This is a particularly odd story. It is extremely bleak, intelligent and subtle, its supernatural elements, if such they are, remain mysterious to the end. Needless to say, Nancy's health worsens, and Schumacher is given a lot of space to explain his philosophy, and all the while Loring is being driven almost mad with desire for the love of his life, who seems to be dying...
And Kirk, as I think I've indicated, really means it. What "it" is, specifically, may remain elusive to you, after finishing the story, as was the case with my reading of it, but that's fine by me. Kirk's erudition and poetic, blackly funny prose are both rare and welcome in this genre.
The other, much shorter story I read from this collection is called "Off the Sand Road". Maybe even more mysterious than "The Surly Sullen Bell", it involves a doctor from the city picking berries with two country children. The doctor is visiting their family, though his relation to them is never made clear. Again, as in Kirk's descriptions of St. Louis in the previous story, the landscape is described in words that evoke waste and rot. Eventually, the come across a small house, which the doctor notes is in better shape, even though it's deserted, than many of that inhabited homes he's seen on his trip.
This house, the children inform him, used to belong to Mr. Clatry, who rented it from a rich landowner. Clatry, now deceased, lived their with his wife and her several children -- none of them Mr. Clatry's -- whom she abused. She abused her husband, as well. Exploring the house, the children find a pile of letters written by and to Mrs. Clatry, and through them we get a picture of a woman beset by religious mania and sloth. Despite this, the voice in the letters seems far friendlier than the woman the children describe, who terrorized her family with violence and frightened her neighbors. By the end, we know more about what happened in this house, but we certainly don't know the full story. We know, for instance, that Mrs. Clatry had an obsession with material goods, and would buy whatever she wanted regardless of her family's financial situation. But what does that knowledge really explain? What precisely was going on in this woman's mind?
Both of these stories revolve around moral horror, the kind of horror that can come with the most extreme kind of solipsism. Schumacher sees the world, and the people in it, as things that need to be defeated and driven down; Mrs. Clatry is a woman who practically demands charity, and will make her loved ones pay if she doesn't get it. Kirk carved out for himself in the horror genre an area where he could explore the havoc wrought by people who don't simply care too little, but rather not at all.

**SOURCE MATERIAL**
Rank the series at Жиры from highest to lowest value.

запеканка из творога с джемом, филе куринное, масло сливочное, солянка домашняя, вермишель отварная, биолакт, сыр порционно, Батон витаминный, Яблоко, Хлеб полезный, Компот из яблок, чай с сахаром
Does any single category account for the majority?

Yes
==
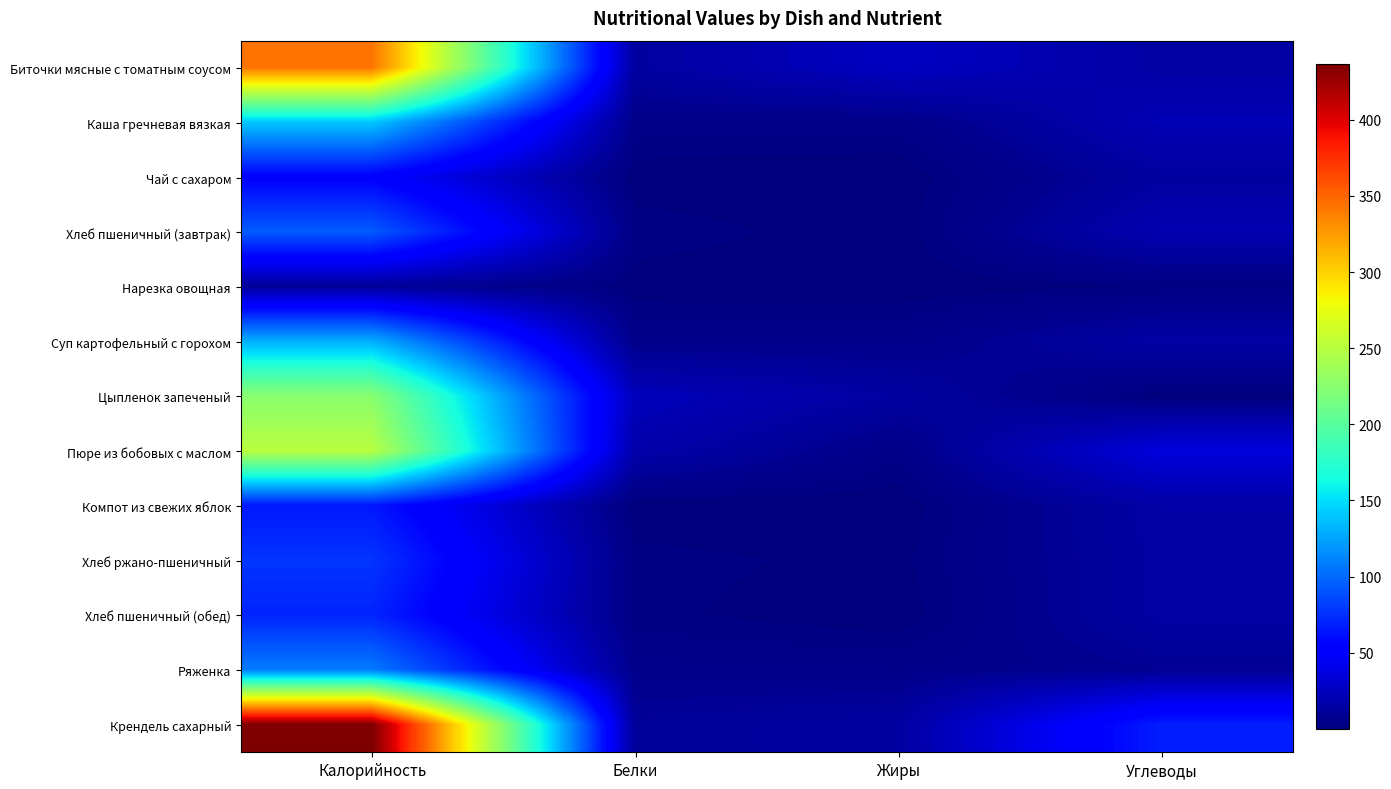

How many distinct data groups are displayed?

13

**TASK A**
Answer these questions from the review of Kirk's stories:
(i) What happens to Nancy's health?
(ii) From whom did Mr. Clatry rent the house?
(iii) How does Schumacher see the world and the people in it?
**TASK B**
Retype the part of the review of Kirk's stories starting at "Both of these" and ending at "not at all.".

**TASK RESULT A**
(i) It worsens.
(ii) From a rich landowner.
(iii) As things that need to be defeated and driven down.

**TASK RESULT B**
Both of these stories revolve around moral horror, the kind of horror that can come with the most extreme kind of solipsism. Schumacher sees the world, and the people in it, as things that need to be defeated and driven down; Mrs. Clatry is a woman who practically demands charity, and will make her loved ones pay if she doesn't get it. Kirk carved out for himself in the horror genre an area where he could explore the havoc wrought by people who don't simply care too little, but rather not at all.